- Brief
Can you sum up the tax case roundup below in three sentences?

- Text provided
============

The case is a classic example of the challenge which separating spouses have historically faced where there were delayed decisions on splitting assets. After lengthy lobbying by the professions, changes were introduced to s 58 by F(No.2) A 2023 s 41. Separating spouses now have up to three years to make NGNL transfers of assets between themselves when they cease to live together. NGNL treatment will also apply to assets that separating spouses or civil partners transfer between themselves as part of a formal divorce agreement.

Two become one: case management in a domicile claim context

Now to an HMRC victory: the background to HMRC v Breen [2023] UKUT 252 (TCC) related to a dispute over the taxpayer's domicile (following a trend highlighted in previous columns of HMRC's increasing focus on domicile).

The taxpayer had appealed the decision, but following a series of delays in his providing information, and an ultimate failure to comply with an 'unless direction' within the specified timeframe, the appeal was struck out.

The taxpayer applied to the FTT to reinstate his appeal and a third judge accepted the application.

HMRC appealed on two grounds, namely that (i) the decision was perverse because the FTT failed to take full account of the taxpayer's previous non-compliance; and (ii) the FTT erred in considering an irrelevant factor and/or misdirected itself in law, by allowing the application because the burden of proof in the underlying appeal lay upon HMRC.

The UT upheld HMRC's appeal. In remaking the FTT's decision, the UT applied the three-stage Martland test ([2018] UKUT 178 (TCC)) and struck out the taxpayer's appeal.

The UT was particularly critical of the FTT for considering the burden of proof as a material factor in assessing whether the taxpayer's appeal should be reinstated and found the 'abbreviated' reasoning it provided as to why it was relevant to its decision 'unsatisfactory'; indeed, the UT's view was that this was not a relevant factor since it effectively considers only one component of the strength of the taxpayer's defence.

Interestingly, in the judgment's final paragraph, the UT also went on to encourage the publication of decisions on strikeout appeals so that the public, and indeed other judges, can understand the decision-making process.

It's a question of values

Two cases – Chisnall v HMRC [2023] UKFTT 857 (TC) and Kay v HMRC [2023] UKFTT 861 (TC) – shed light in cases involving gifts of shares to charity on the FTT's approach to assessing the valuation of AIM shares. Both involved appeals against closure notices issued by HMRC reducing the amount of income tax relief available to the appellants under ICTA 1988 s 587B regarding a gift of shares to charity.

This legislation provides that a deduction is available in calculating a taxpayer's total income (for income tax purposes for the year in which the disposal was made) for the market value of the qualifying investment at the time of the disposal. Therefore, the point in issue in both cases was the market value of the shares at the time of the gift.

The appellants in both cases had calculated the relevant shares' market value, and hence the amount of tax relief available, solely by reference to the price that the shares traded for on AIM (being a higher amount than that included in HMRC's closure notices).

In Kay, whilst the FTT accepted the appellant's view that AIM trades may be relevant to a reliable market valuation, they drew from Netley v HMRC [2017] UKFTT 442 (TC) that the price at which small volumes of shares were traded cannot, without more, be viewed as a reliable proxy for the open market value of those shares. The FTT in Kay agreed with HMRC's expert evidence that the prudent purchaser would have considered other publicly available information such as Companies House data and prospectus details. Accordingly, the appeal was dismissed and the FTT accepted the lower share valuation advanced by HMRC.

============

(Stored data entries)
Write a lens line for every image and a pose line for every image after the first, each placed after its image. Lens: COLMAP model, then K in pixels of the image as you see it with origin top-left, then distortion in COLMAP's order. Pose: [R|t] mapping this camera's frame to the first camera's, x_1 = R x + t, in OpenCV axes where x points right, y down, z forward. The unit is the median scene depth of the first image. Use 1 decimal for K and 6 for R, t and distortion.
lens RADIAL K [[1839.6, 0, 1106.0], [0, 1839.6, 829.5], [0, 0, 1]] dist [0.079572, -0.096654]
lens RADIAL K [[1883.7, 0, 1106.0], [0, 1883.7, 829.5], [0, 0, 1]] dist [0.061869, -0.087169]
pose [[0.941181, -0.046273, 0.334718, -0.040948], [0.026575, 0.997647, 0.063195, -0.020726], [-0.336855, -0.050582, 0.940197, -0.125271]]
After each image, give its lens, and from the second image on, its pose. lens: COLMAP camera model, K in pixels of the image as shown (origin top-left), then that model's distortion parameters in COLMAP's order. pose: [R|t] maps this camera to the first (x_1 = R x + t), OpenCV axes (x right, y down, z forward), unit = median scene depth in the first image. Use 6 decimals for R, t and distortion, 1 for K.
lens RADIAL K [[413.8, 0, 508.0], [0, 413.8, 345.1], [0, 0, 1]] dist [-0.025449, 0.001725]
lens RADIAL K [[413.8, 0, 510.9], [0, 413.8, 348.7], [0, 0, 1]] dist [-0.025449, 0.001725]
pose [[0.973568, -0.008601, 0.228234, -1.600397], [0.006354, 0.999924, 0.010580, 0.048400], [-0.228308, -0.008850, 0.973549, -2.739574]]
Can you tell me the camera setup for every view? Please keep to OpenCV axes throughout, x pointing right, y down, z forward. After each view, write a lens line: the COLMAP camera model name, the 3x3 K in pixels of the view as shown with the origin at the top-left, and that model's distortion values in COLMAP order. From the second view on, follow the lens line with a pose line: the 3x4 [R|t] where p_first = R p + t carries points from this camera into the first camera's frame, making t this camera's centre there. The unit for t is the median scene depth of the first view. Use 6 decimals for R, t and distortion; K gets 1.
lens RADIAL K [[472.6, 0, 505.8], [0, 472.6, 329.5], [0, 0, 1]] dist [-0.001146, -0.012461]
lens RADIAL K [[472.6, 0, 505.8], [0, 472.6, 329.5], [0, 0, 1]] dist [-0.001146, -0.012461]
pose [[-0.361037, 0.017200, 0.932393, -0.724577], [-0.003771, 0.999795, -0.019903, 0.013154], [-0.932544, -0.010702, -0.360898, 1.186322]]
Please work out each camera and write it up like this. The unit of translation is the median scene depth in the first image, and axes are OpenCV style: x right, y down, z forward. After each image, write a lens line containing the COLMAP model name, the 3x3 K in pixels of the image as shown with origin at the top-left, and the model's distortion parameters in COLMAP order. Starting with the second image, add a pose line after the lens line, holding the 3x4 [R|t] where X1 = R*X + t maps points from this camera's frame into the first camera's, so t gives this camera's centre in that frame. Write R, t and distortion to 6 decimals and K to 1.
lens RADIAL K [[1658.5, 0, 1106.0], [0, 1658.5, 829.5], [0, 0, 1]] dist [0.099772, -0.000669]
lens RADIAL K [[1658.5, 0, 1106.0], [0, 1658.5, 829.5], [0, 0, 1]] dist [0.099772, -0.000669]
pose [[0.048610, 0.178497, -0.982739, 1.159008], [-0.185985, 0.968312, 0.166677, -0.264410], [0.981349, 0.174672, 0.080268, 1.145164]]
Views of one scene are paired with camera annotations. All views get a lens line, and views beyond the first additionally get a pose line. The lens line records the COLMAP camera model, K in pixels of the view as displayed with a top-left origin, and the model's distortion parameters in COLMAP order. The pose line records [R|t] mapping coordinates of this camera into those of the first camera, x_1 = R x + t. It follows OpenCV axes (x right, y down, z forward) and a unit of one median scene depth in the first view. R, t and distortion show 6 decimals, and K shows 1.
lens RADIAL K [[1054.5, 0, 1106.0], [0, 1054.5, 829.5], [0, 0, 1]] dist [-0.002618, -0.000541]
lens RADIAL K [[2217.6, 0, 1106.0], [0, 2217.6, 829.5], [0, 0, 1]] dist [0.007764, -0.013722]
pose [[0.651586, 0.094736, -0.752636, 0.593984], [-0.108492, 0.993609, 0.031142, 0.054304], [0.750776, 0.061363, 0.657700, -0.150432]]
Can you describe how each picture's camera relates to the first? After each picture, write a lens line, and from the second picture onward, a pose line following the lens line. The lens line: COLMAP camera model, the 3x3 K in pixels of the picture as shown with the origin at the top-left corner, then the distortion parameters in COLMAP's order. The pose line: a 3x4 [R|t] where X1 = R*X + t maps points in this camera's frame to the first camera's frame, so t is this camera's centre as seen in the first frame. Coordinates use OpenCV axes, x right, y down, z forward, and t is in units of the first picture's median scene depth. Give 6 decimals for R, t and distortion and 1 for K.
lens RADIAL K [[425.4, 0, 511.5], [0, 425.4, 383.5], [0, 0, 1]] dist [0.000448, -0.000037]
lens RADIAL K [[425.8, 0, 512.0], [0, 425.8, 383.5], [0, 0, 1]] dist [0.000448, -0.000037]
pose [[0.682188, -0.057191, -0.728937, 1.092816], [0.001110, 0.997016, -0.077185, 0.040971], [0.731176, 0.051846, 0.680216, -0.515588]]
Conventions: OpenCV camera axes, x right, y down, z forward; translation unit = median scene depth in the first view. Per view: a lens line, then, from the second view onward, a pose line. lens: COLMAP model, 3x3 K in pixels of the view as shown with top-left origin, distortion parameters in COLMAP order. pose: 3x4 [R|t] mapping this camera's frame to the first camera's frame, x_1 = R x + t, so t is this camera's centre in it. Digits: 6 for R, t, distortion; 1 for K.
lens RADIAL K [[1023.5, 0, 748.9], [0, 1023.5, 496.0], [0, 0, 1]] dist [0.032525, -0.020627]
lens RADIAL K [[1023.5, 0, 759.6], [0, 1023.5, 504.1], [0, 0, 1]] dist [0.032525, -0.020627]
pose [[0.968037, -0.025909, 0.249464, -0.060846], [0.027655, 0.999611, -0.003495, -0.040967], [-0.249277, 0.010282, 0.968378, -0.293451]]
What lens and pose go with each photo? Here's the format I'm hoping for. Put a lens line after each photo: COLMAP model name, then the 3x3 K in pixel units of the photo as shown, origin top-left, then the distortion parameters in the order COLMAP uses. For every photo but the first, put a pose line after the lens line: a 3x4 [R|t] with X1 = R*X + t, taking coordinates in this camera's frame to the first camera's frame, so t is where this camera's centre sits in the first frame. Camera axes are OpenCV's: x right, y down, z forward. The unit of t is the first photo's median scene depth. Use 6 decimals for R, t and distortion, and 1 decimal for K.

============

- Exercise solution
Changes made to s 58 by F(No.2) A 2023 s 41 now give separating spouses up to three years after they cease to live together to make NGNL transfers of assets between themselves, and NGNL treatment also applies to transfers made as part of a formal divorce agreement. In HMRC v Breen, a dispute over the taxpayer's domicile, the UT upheld HMRC's appeal against the FTT's reinstatement of the taxpayer's struck-out appeal, criticized the FTT for treating the burden of proof as a material factor, and struck the appeal out after applying the three-stage Martland test. Chisnall and Kay concerned the market value of AIM shares gifted to charity for income tax relief, and in Kay the FTT held that prices for small volumes of traded shares cannot, without more, be a reliable proxy for open market value, so it dismissed the appeal and accepted HMRC's lower valuation.